Wednesday, August 12, 2009

"The living pulse beneath the official version"

Listening to NPR this afternoon, I heard one of the broadcasts refer to the reception the President held for newly-appointed Justice Sonia Sotomayor.  The reporter quoted the President as having quoted someone else to the effect that the appointment of Madame Justice Sotomayor represented "the living pulse beneath the official version," a reference to her reputation for compassion.

It occurred to me that that "living pulse beneath the official version" of history is what genealogy is all about.  Genealogy is the human face of history.  It is so much more than names and dates (though I, as a history major, insist that history itself is more than just names and dates).  But the broader brush of history touches only on the larger picture, the great trends and tides that have created our present.  Genealogy is much more intimate.  It is the story of the lives of the living, breathing, feeling, striving human beings that make up the entire warp and weft of history, not just the famous and influential, but the common people as well.  It was our ancestors who settled this continent.  It was our ancestors who built and manned and used the railroads.  It was our ancestors who fought and died in this country's wars.  It was our ancestors who worked in the fields and factories, who served in the armed forces, who raised the country's children -- more of our ancestors, and including ourselves.
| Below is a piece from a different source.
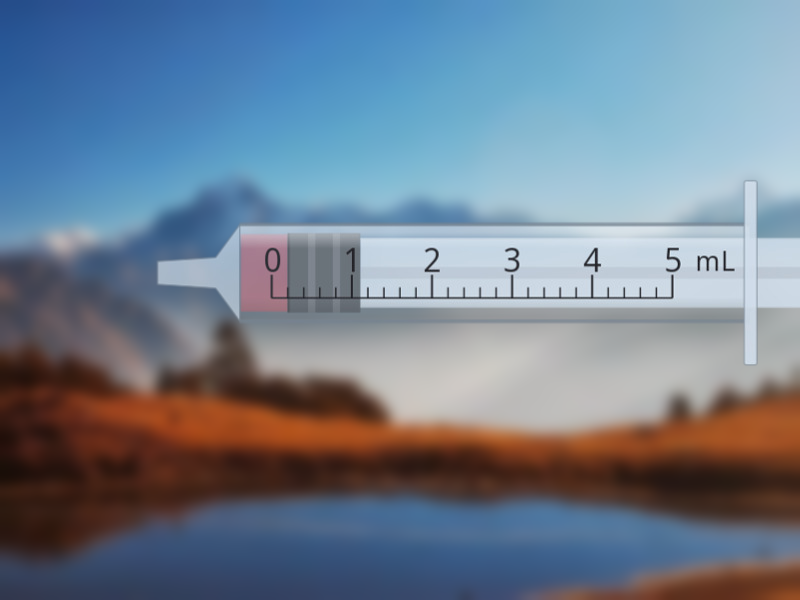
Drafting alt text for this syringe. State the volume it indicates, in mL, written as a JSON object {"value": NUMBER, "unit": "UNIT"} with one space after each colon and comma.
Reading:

And it is our task to tell their stories, and to keep vital "that living pulse beneath the official version."

1 comment:

Evelyn Yvonne Theriault said...

This is a sentiment I try to share with my elementary school students. Each fall I devote a class to discussing what history really is - and what makes up history. I have a new classroom blog (All Things Quebec) which is an experiment in beginning to make connections between our Quebec history curriculum and the students' personal family histories, and I'm hoping to build up enough immigrant, work, military etc. stories to make history come alive for my students.